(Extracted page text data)
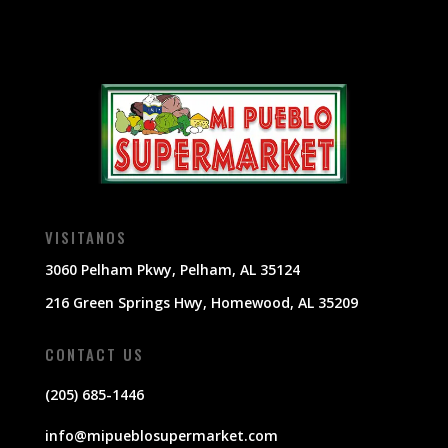
VISITANOS
3060 Pelham Pkwy, Pelham, AL 35124
216 Green Springs Hwy, Homewood, AL 35209
CONTACT US
(205) 685-1446
info@mipueblosupermarket.com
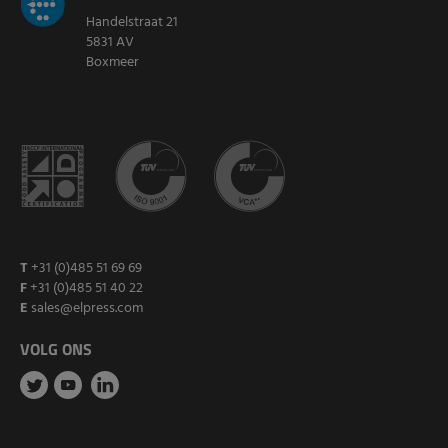
Handelstraat 21
5831 AV
Boxmeer
T
+31 (0)485 51 69 69
F
+31 (0)485 51 40 22
E
sales@elpress.com
VOLG ONS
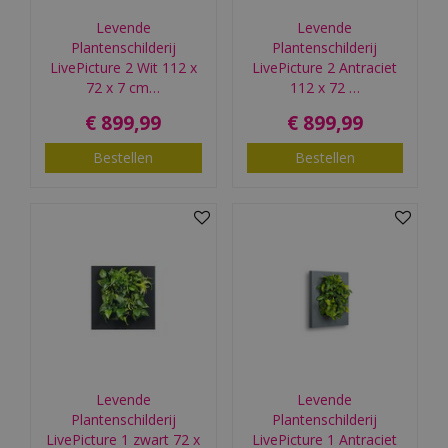
Levende
Levende
Plantenschilderij
Plantenschilderij
LivePicture 2 Wit 112 x
LivePicture 2 Antraciet
72 x 7 cm…
112 x 72 …
€
899
,
99
€
899
,
99
Bestellen
Bestellen
Levende
Levende
Plantenschilderij
Plantenschilderij
LivePicture 1 zwart 72 x
LivePicture 1 Antraciet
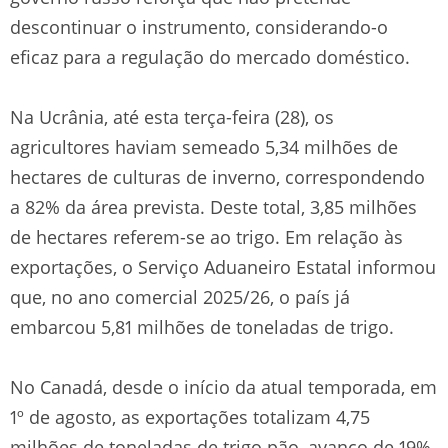
descontinuar o instrumento, considerando-o
eficaz para a regulação do mercado doméstico.
Na Ucrânia, até esta terça-feira (28), os
agricultores haviam semeado 5,34 milhões de
hectares de culturas de inverno, correspondendo
a 82% da área prevista. Deste total, 3,85 milhões
de hectares referem-se ao trigo. Em relação às
exportações, o Serviço Aduaneiro Estatal informou
que, no ano comercial 2025/26, o país já
embarcou 5,81 milhões de toneladas de trigo.
No Canadá, desde o início da atual temporada, em
1º de agosto, as exportações totalizam 4,75
milhões de toneladas de trigo pão, avanço de 19%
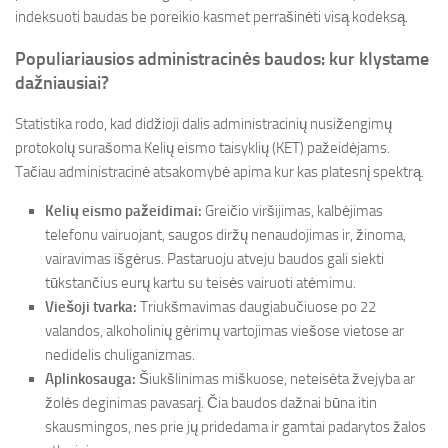
indeksuoti baudas be poreikio kasmet perrašinėti visą kodeksą.
Populiariausios administracinės baudos: kur klystame
dažniausiai?
Statistika rodo, kad didžioji dalis administracinių nusižengimų
protokolų surašoma Kelių eismo taisyklių (KET) pažeidėjams.
Tačiau administracinė atsakomybė apima kur kas platesnį spektrą.
Kelių eismo pažeidimai:
Greičio viršijimas, kalbėjimas
telefonu vairuojant, saugos diržų nenaudojimas ir, žinoma,
vairavimas išgėrus. Pastaruoju atveju baudos gali siekti
tūkstančius eurų kartu su teisės vairuoti atėmimu.
Viešoji tvarka:
Triukšmavimas daugiabučiuose po 22
valandos, alkoholinių gėrimų vartojimas viešose vietose ar
nedidelis chuliganizmas.
Aplinkosauga:
Šiukšlinimas miškuose, neteisėta žvejyba ar
žolės deginimas pavasarį. Čia baudos dažnai būna itin
skausmingos, nes prie jų pridedama ir gamtai padarytos žalos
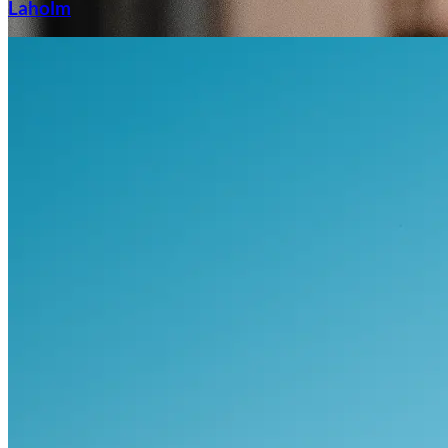
Laholm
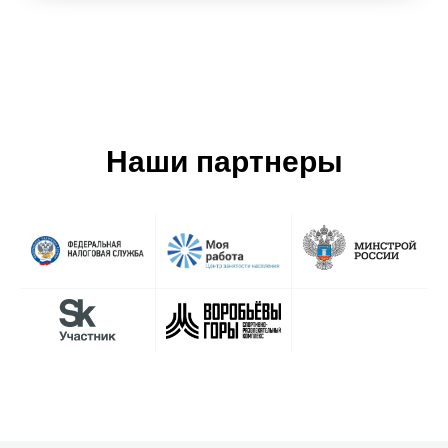
Наши партнеры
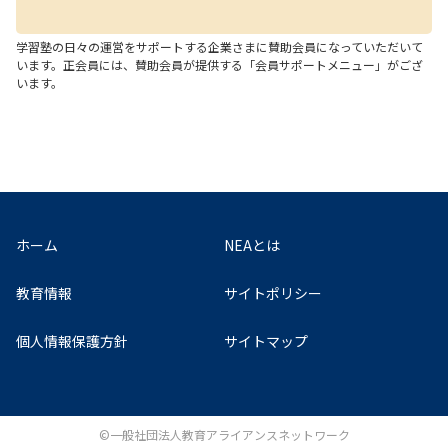
学習塾の日々の運営をサポートする企業さまに賛助会員になっていただいて
います。正会員には、賛助会員が提供する「会員サポートメニュー」がござ
います。
ホーム
NEAとは
教育情報
サイトポリシー
個人情報保護方針
サイトマップ
©一般社団法人教育アライアンスネットワーク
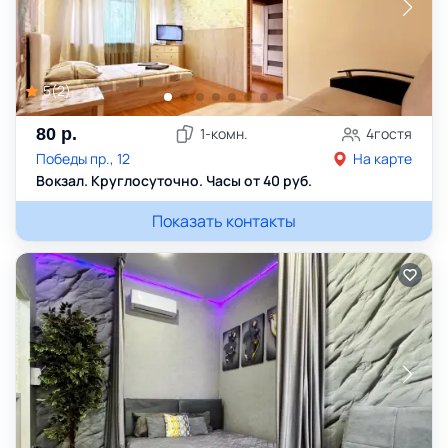
5
(
2
)
80
р.
1
-комн.
4
гостя
Победы пр., 12
На карте
Вокзал. Круглосуточно. Часы от 40 руб.
Показать контакты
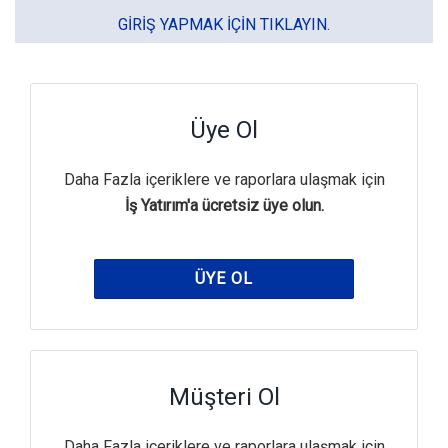
GIRIŞ YAPMAK IÇIN TIKLAYIN.
Üye Ol
Daha Fazla içeriklere ve raporlara ulaşmak için
İş Yatırım'a ücretsiz üye olun.
ÜYE OL
Müşteri Ol
Daha Fazla içeriklere ve raporlara ulaşmak için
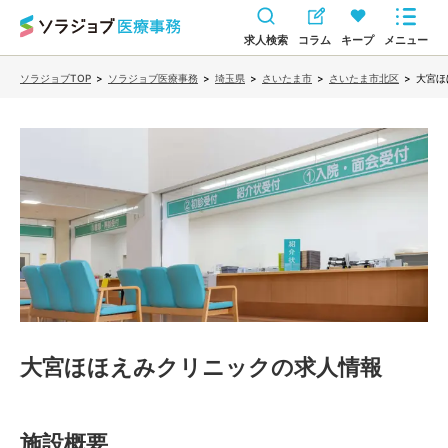
求人検索
コラム
キープ
メニュー
ソラジョブTOP
>
ソラジョブ医療事務
>
埼玉県
>
さいたま市
>
さいたま市北区
>
大宮ほ
大宮ほほえみクリニック
の求人情報
施設概要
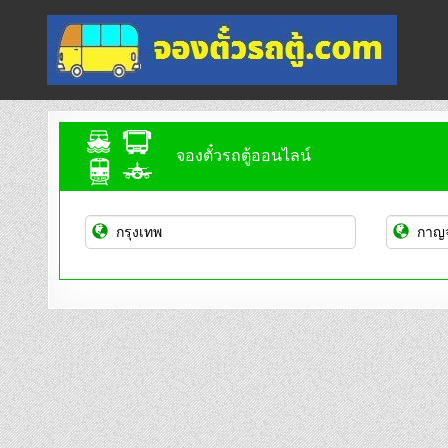
Skip
to
content
จองตั๋วรถตู้ออนไลน์
บริการจองตั๋วรถตู้ออนไลน์
จองตั๋วรถตู้ออนไลน์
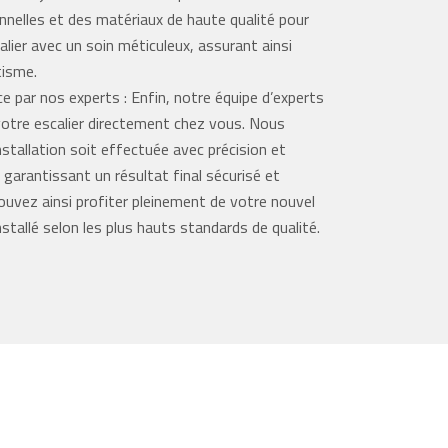
nnelles et des matériaux de haute qualité pour
alier avec un soin méticuleux, assurant ainsi
tisme.
ce par nos experts : Enfin, notre équipe d’experts
votre escalier directement chez vous. Nous
installation soit effectuée avec précision et
garantissant un résultat final sécurisé et
ouvez ainsi profiter pleinement de votre nouvel
installé selon les plus hauts standards de qualité.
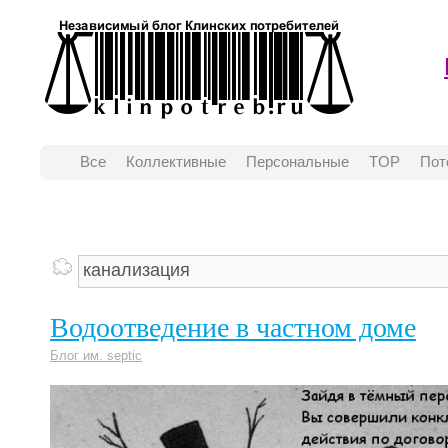
Все
Коллективные
Персональные
TOP
Пот
Водоотведение в частном доме
Блог им. septic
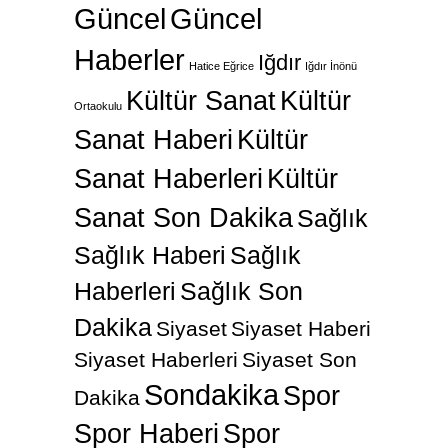
Güncel
Güncel
Haberler
Iğdır
Hatice Eğrice
Iğdır İnönü
Kültür Sanat
Kültür
Ortaokulu
Sanat Haberi
Kültür
Sanat Haberleri
Kültür
Sanat Son Dakika
Sağlık
Sağlık Haberi
Sağlık
Haberleri
Sağlık Son
Dakika
Siyaset
Siyaset Haberi
Siyaset Haberleri
Siyaset Son
Sondakika
Spor
Dakika
Spor Haberi
Spor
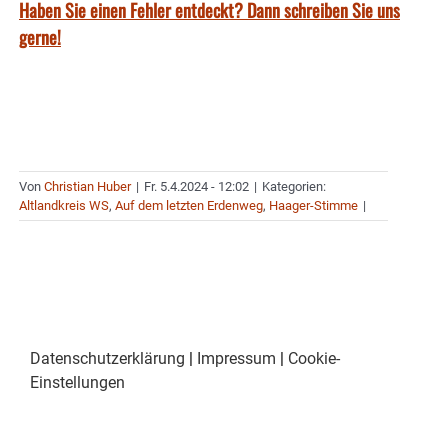
Haben Sie einen Fehler entdeckt? Dann schreiben Sie uns
gerne!
Von
Christian Huber
|
Fr. 5.4.2024 - 12:02
|
Kategorien:
Altlandkreis WS
,
Auf dem letzten Erdenweg
,
Haager-Stimme
|
Datenschutzerklärung
|
Impressum
|
Cookie-
Einstellungen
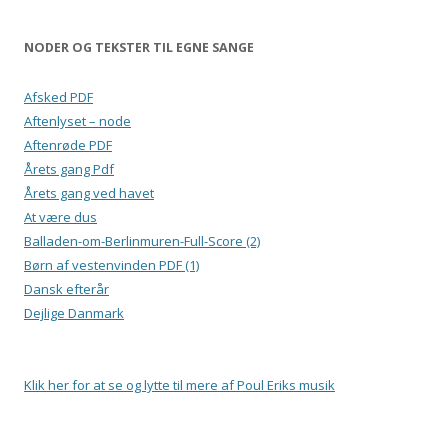
NODER OG TEKSTER TIL EGNE SANGE
Afsked PDF
Aftenlyset – node
Aftenrøde PDF
Årets gang Pdf
Årets gang ved havet
At være dus
Balladen-om-Berlinmuren-Full-Score (2)
Børn af vestenvinden PDF (1)
Dansk efterår
Dejlige Danmark
Klik her for at se og lytte til mere af Poul Eriks musik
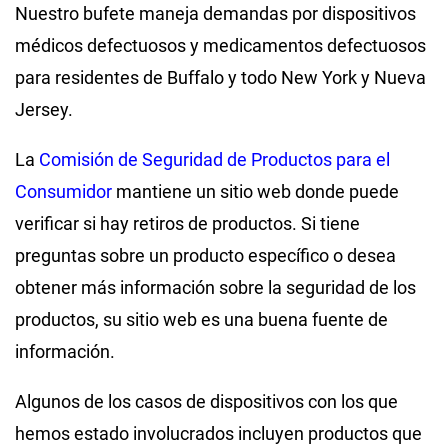
Nuestro bufete maneja demandas por dispositivos
médicos defectuosos y medicamentos defectuosos
para residentes de Buffalo y todo New York y Nueva
Jersey.
La
Comisión de Seguridad de Productos para el
Consumidor
mantiene un sitio web donde puede
verificar si hay retiros de productos. Si tiene
preguntas sobre un producto específico o desea
obtener más información sobre la seguridad de los
productos, su sitio web es una buena fuente de
información.
Algunos de los casos de dispositivos con los que
hemos estado involucrados incluyen productos que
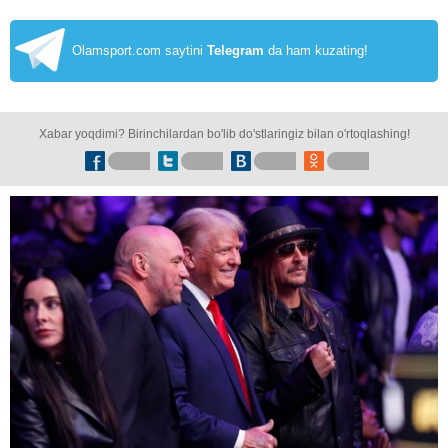
Olamsport.com saytini
Telegram
da ham kuzating!
Xabar yoqdimi? Birinchilardan bo'lib do'stlaringiz bilan o'rtoqlashing!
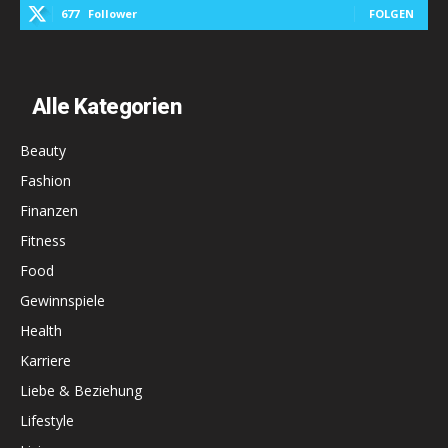
677
Follower
FOLGEN
Alle Kategorien
Beauty
Fashion
Finanzen
Fitness
Food
Gewinnspiele
Health
Karriere
Liebe & Beziehung
Lifestyle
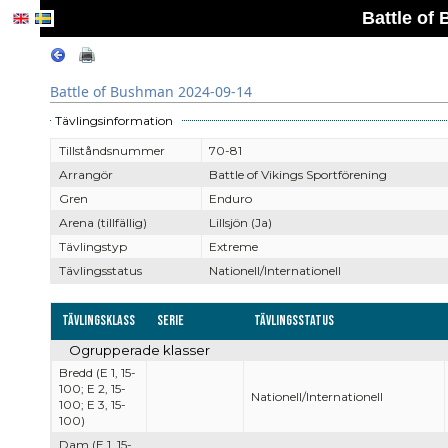
Battle of
Battle of Bushman 2024-09-14
Tävlingsinformation
Tillståndsnummer
70-81
Arrangör
Battle of Vikings Sportförening
Gren
Enduro
Arena (tillfällig)
Lillsjön (Ja)
Tävlingstyp
Extreme
Tävlingsstatus
Nationell/Internationell
Tävlingsklass
Serie
Tävlingsstatus
Ogrupperade klasser
Bredd (E 1, 15-
100; E 2, 15-
Nationell/Internationell
100; E 3, 15-
100)
Dam (E 1, 15-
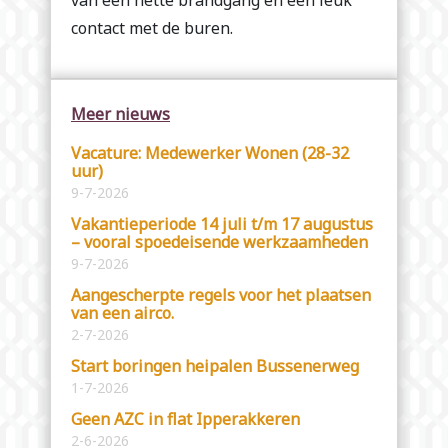
van een nette brandgang én een leuk
contact met de buren.
Meer nieuws
Vacature: Medewerker Wonen (28-32
uur)
9-7-2026
Vakantieperiode 14 juli t/m 17 augustus
– vooral spoedeisende werkzaamheden
9-7-2026
Aangescherpte regels voor het plaatsen
van een airco.
2-7-2026
Start boringen heipalen Bussenerweg
1-7-2026
Geen AZC in flat Ipperakkeren
2-6-2026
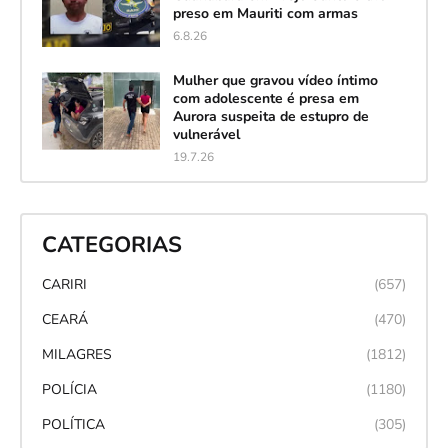
preso em Mauriti com armas
6.8.26
Mulher que gravou vídeo íntimo
com adolescente é presa em
Aurora suspeita de estupro de
vulnerável
19.7.26
CATEGORIAS
CARIRI
(657)
CEARÁ
(470)
MILAGRES
(1812)
POLÍCIA
(1180)
POLÍTICA
(305)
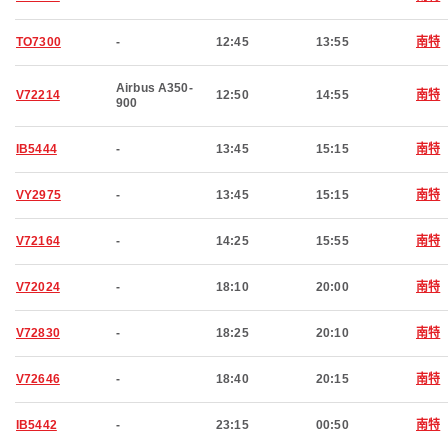
TO7300
-
12:45
13:55
南特
Airbus A350-
V72214
12:50
14:55
南特
900
IB5444
-
13:45
15:15
南特
VY2975
-
13:45
15:15
南特
V72164
-
14:25
15:55
南特
V72024
-
18:10
20:00
南特
V72830
-
18:25
20:10
南特
V72646
-
18:40
20:15
南特
IB5442
-
23:15
00:50
南特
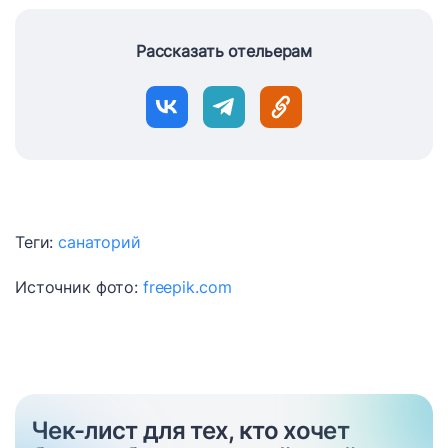
Рассказать отельерам
Теги:
санаторий
Источник фото:
freepik.com
Чек-лист для тех, кто хочет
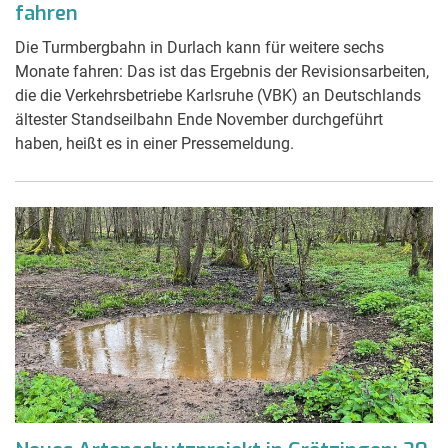
fahren
Die Turmbergbahn in Durlach kann für weitere sechs
Monate fahren: Das ist das Ergebnis der Revisionsarbeiten,
die die Verkehrsbetriebe Karlsruhe (VBK) an Deutschlands
ältester Standseilbahn Ende November durchgeführt
haben, heißt es in einer Pressemeldung.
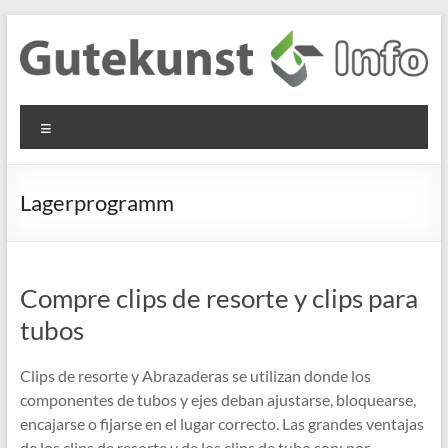
Saltar
al
contenido
Gutekunst
Informationen
Menú
und
Formfedern
Wissenswertes
GmbH
zu Federn aus
Lagerprogramm
Flachmaterial
Compre clips de resorte y clips para
tubos
Clips de resorte y Abrazaderas se utilizan donde los
componentes de tubos y ejes deban ajustarse, bloquearse,
encajarse o fijarse en el lugar correcto. Las grandes ventajas
de los clips de resorte y de los clips de tubo son: por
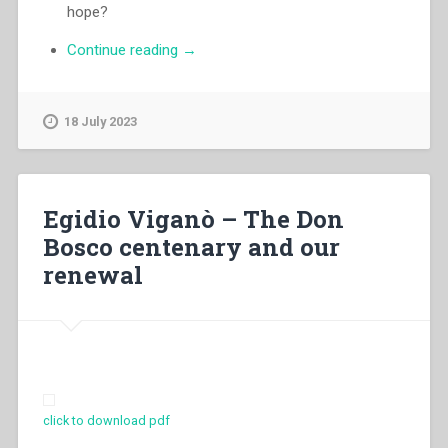
hope?
“Ángel
Continue reading
→
Fernández
Artime
–
18 July 2023
Moved
by
hope:
“See,
Egidio Viganò – The Don
I
Bosco centenary and our
am
renewal
making
all
things
new”
(Rev
21:5)”
click to download pdf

* _WHAT YOU NEED TO DO_: Where a picture appears, omit it; otherwise reproduce each line above from the first to the one with "agricultores haviam semeado 5,34 milhões de", inclusive.

* _ANSWER SPACE_:
VISITANOS
3060 Pelham Pkwy, Pelham, AL 35124
216 Green Springs Hwy, Homewood, AL 35209
CONTACT US
(205) 685-1446
info@mipueblosupermarket.com
Handelstraat 21
5831 AV
Boxmeer
T
+31 (0)485 51 69 69
F
+31 (0)485 51 40 22
E
sales@elpress.com
VOLG ONS
Levende
Levende
Plantenschilderij
Plantenschilderij
LivePicture 2 Wit 112 x
LivePicture 2 Antraciet
72 x 7 cm…
112 x 72 …
€
899
,
99
€
899
,
99
Bestellen
Bestellen
Levende
Levende
Plantenschilderij
Plantenschilderij
LivePicture 1 zwart 72 x
LivePicture 1 Antraciet
descontinuar o instrumento, considerando-o
eficaz para a regulação do mercado doméstico.
Na Ucrânia, até esta terça-feira (28), os
agricultores haviam semeado 5,34 milhões de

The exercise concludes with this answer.